Raphaelle Lacord (Luxembourg/Switzerland) Translator

Pro Helvetia fellowship for the translation of a Swiss project (German>French) "Bild ohne Mädchen" by Sarah Elena Müller (Limmat, 2023).

Raphaëlle Lacord, born in Luxembourg in 1987 and living in Lausanne, is a literary translator. After Julia Weber and Martina Clavadetscher, she is now translating Sarah Elena Müller's novel Bild ohne Mädchen (Limmat, 2023). From 2018 to 2022, she was in charge of the critical edition of the "Translations" volume of the Complete Works of Gustave Roud. Since 2023, she has been responsible for the Écrire encore program in French-speaking Switzerland.
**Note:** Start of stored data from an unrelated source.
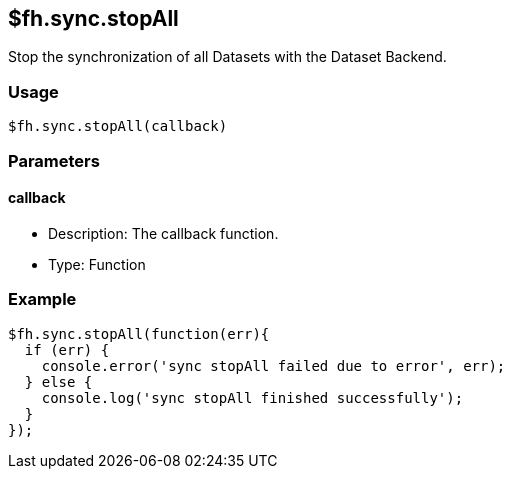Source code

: [[fh-sync-stopall]]
== $fh.sync.stopAll


Stop the synchronization of all Datasets with the Dataset Backend.

=== Usage

[source,javascript]
----
$fh.sync.stopAll(callback)
----

=== Parameters

==== callback

* Description: The callback function.
* Type: Function

=== Example

[source,javascript]
----
$fh.sync.stopAll(function(err){
  if (err) {
    console.error('sync stopAll failed due to error', err);
  } else {
    console.log('sync stopAll finished successfully');
  }
});
----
Regina Munoz (Spain) Translator

Pro Helvetia fellowship for the translation of a Swiss project (Italian>Spanish) "Le malorose. Confidenze di una levatrice" by Sara Catella (Casagrande, 2022).

Born in Málaga in 1985, Regina López Muñoz has been fully dedicated to literary translation since 2011. She has translated more than a hundred books from French, English, Italian and Portuguese for various Spanish publishing houses, mainly contemporary novels and memoirs. Among the French-speaking authors she has translated are Jean Genet, Charlotte Delbo, Léon-Paul Fargue, Maria van Rysselberghe, Victor Segalen, Dominique Barbéris, Marie Darrieussecq, and the Prix Goncourt winners Éric Vuillard, Jérôme Ferrari, Frédéric Pajak and Thierry Thomas. At the same time, she has specialized in comics, and she collaborates as a facilitator of practical university workshops.

Dumitru Scortanu (Romania) Translator

Pro Helvetia fellowship for the translation of a Swiss project (French>Romanian) "Lettre à mon dictateur " by Eugène (Slatkine, 2022).

Dumitru Scorţanu (b. 1957 in Iași, Romania) is founder and director of publishing houses in Romania and literary translator from French into Romanian. He has translated 37 books, and received the first Union Latine prize from the Bucharest and Chișinău offices in the 2006 competition for best translation into Romanian: Henri Meschonnic, Utopia despre evreu(The Utopia of the Jew), Éditions Fides, Iași, 2004. As a publisher, he received the Prix de la Communauté française Wallonie-Bruxelles for promoting the influence of French-speaking Belgian literature in Romania, in Bucharest, December 2008. In 2015, he received the Maurice Carême Prize for the translation of 7 books by Maurice Carême.